The ability to communicate with people of all backgrounds effectively is paramount. To inspire, we must be technical, business savvy, and heartfelt, no matter who our audience is. Speak not to speak but be understood. Be understood to inspire.

  • Women strive to engage

 Be informed and ahead of the curve. Equality and women’s rights aren’t being discussed on an annual basis; No, this is a movement—and its digital footprints are expanding across continents and generations. Digital transformation is helping people find information on how they can participate in the dialogue—or the action. Movements like #MeToo and Time’s Up gave new momentum to the international conversation and pushed many to get involved.

Showcase the work and passion of women in all industries by providing a platform to celebrate their talents and spotlight latent role models for others. We believe in the transformative power of great ideas. We know that invention and innovation can come from anywhere irrespective of gender. So, let’s strive to create a tool that anyone can use to share their ideas in a way that will have a lasting and meaningful impact on the world.

  • Women love to do networking and empowering 

Women are social, so let’s create a supportive global community in which women can connect, be inspired, and encourage each other to realize their passions. Inspire others to develop their own styles-to foster personal strengths, experiences, and insights.

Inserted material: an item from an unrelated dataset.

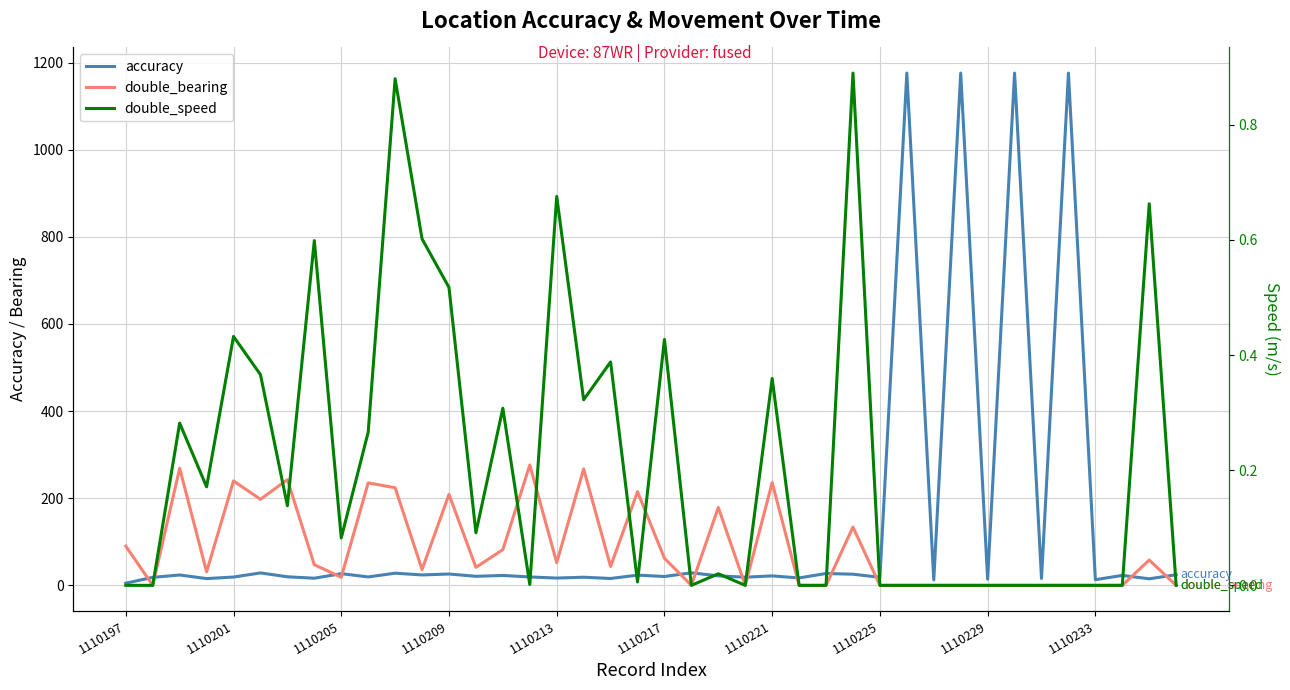

Rank the series by their average value, from highest to lowest.

accuracy, double_bearing, double_speed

Don’t let fear and doubt hold you back from speaking up. Dare to be different. Disrupt the status quo. Show others you think differently, and show them how thinking differently can change the world. Be a unicorn. Stand out. You weren’t born to fit in.

Teach those around that there is always something that makes us feel like we aren’t good enough . . . but we have to be bold, just the same. Fear and doubt aren’t reasons to remain silent. Speak of what you know, and help train a spotlight on those whose knowledge exceeds your own in other areas. We have too many people who get drowned out. As a woman in the progressive movement, I want to make sure all my sisters are heard. There are people doing incredible work in the world, and if you are fortunate enough to have a platform, you also have a responsibility to help people’s voices be amplified.

The greatest tragedy is not trying at all because we can’t admit we’re imperfect.

Provide opportunities to develop high-demand skillsets, aid career development, and support women to become industry leaders in all phases of their careers. Great thinking has no value if it remains an idea. Above all, begin right now, and never, ever give up.

People look to thought leaders for a reason: because they don’t always say what everyone else is saying. Be bold. Get behind what you’re saying, and say it with conviction. It’s okay to be controversial.

React in real-time. Saying something great is only great if people are around to hear it. In other words, don’t miss the window of opportunity. Whether it’s an event, a news headline, or a social trend, contribute while the topic is hot. Don’t expect to get the same response talking about something two weeks after it’s over.

The 2020 #EachforEqual campaign runs all year long. It doesn’t end on IWD. It starts a new each day with you. All women deserve inclusion, safety, comfort, and an equal chance. So, do your part today! With that, you’ll forge a brighter future.